Dangerous space bar key (was: Preventing the user shooting themself in the foot)

Austin Clements amdragon at MIT.EDU
Thu Jul 7 13:58:08 PDT 2011


Quoth Jameson Graef Rollins on Jul 07 at  1:40 pm:
> On Thu, 07 Jul 2011 20:49:35 +0200, Matthieu Lemerre <racin at free.fr> wrote:
> > On Wed, 6 Jul 2011 09:25:41 -0400, Austin Clements <amdragon at mit.edu> wrote:
> > > * Make SPC mark the *current* message read and move to the next one,
> > > rather than moving to the next and marking it read.  This way, you're
> > > acknowledging the message as read once you've actually read it, rather
> > > than having notmuch mark it read before you've actually read it.
> > 
> > I agree.
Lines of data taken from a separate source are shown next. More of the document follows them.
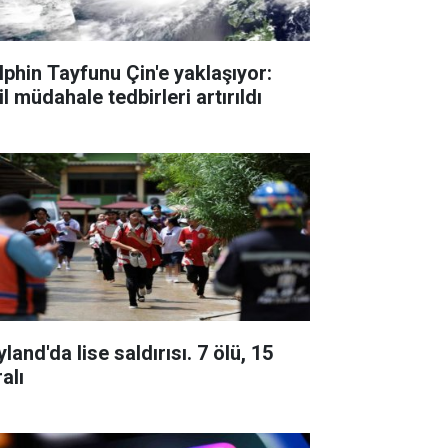
lphin Tayfunu Çin'e yaklaşıyor:
l müdahale tedbirleri artırıldı
land'da lise saldırısı. 7 ölü, 15
alı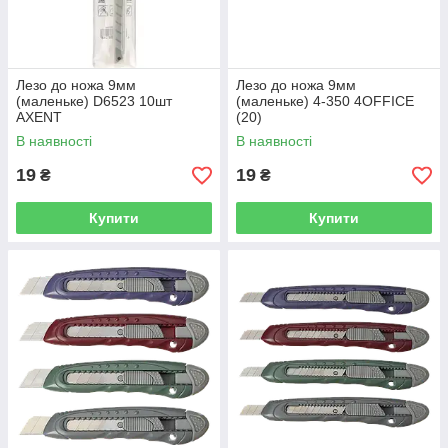
Лезо до ножа 9мм
Лезо до ножа 9мм
(маленьке) D6523 10шт
(маленьке) 4-350 4OFFICE
AXENT
(20)
В наявності
В наявності
19
19
₴
₴
Купити
Купити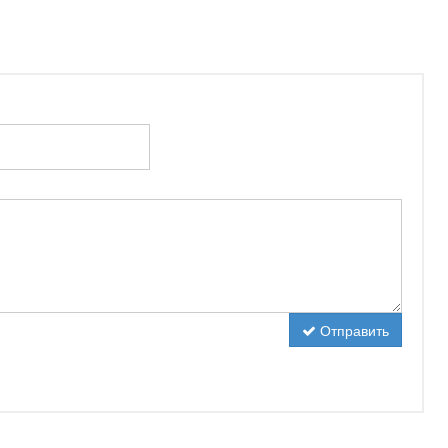
Отправить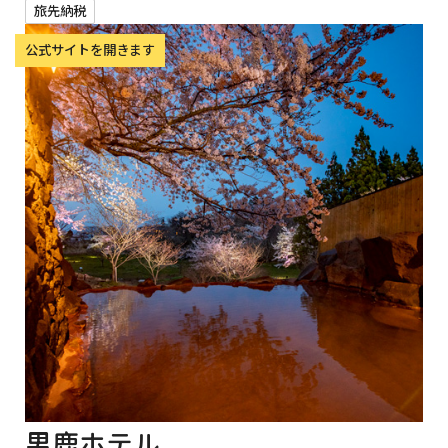
旅先納税
男鹿ホテル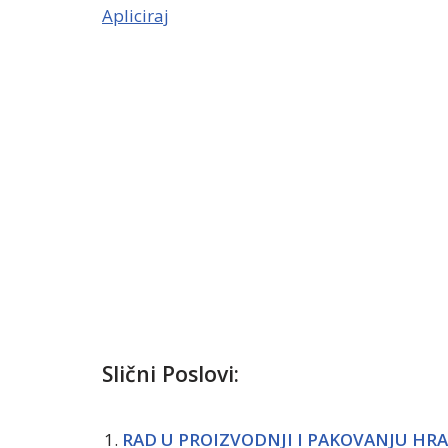
Apliciraj
Slični Poslovi:
RAD U PROIZVODNJI I PAKOVANJU HR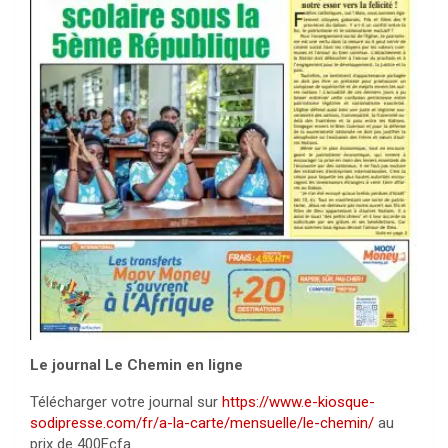
Le journal Le Chemin en ligne
Télécharger votre journal sur
https://www.e-kiosque-
sodipresse.com/fr/a-la-carte/mensuelle/le-chemin/
au
prix de 400Fcfa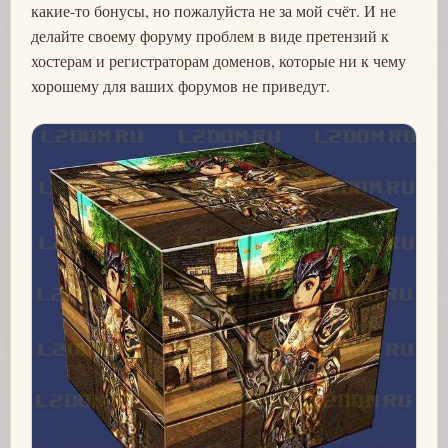
какие-то бонусы, но пожалуйста не за мой счёт. И не
делайте своему форуму проблем в виде претензий к
хостерам и регистраторам доменов, которые ни к чему
хорошему для ваших форумов не приведут.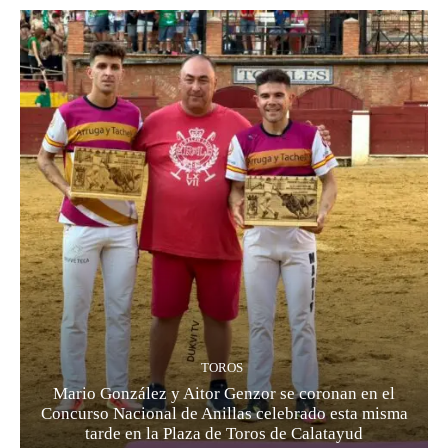
TOROS
Mario González y Aitor Genzor se coronan en el
Concurso Nacional de Anillas celebrado esta misma
tarde en la Plaza de Toros de Calatayud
I think it's up to the user to define whether he read the
> > message. In fact as a consequence, I have no use of the 'unread' tag.
> 
> I would like to argue very strongly in favor of the current behavior of
> the "unread" tag (since I'm actually the one that designed it).  I want
> the unread flag to always just be handled automatically, being
> automatically removed when I view a message without me having to do
> anything.  If users want to have tags that they manually control, they
> should just define those tags in the new.tags config.

What I'm suggesting is no more or less automatic than the current
behavior.  It's just a slight tweak to the order in which things
happen: that SPC could remove the unread tag and then move to the next
message, rather than the other way around.  In effect, the read tag
would indicate that you've seen the bottom of the message, not just
the top.

It's also possible I would have less trouble if SPC didn't
automatically go to the next thread.  The problem I have with the
current behavior is that I often find myself accidentally marking
messages as read because notmuch showed me a message I wasn't
expecting.  This is compounded by the lack of visual feedback when
this happens (e.g., the search results don't update to indicate that
anything has changed, and even if they did, I probably wouldn't notice
that the message *had* been unread).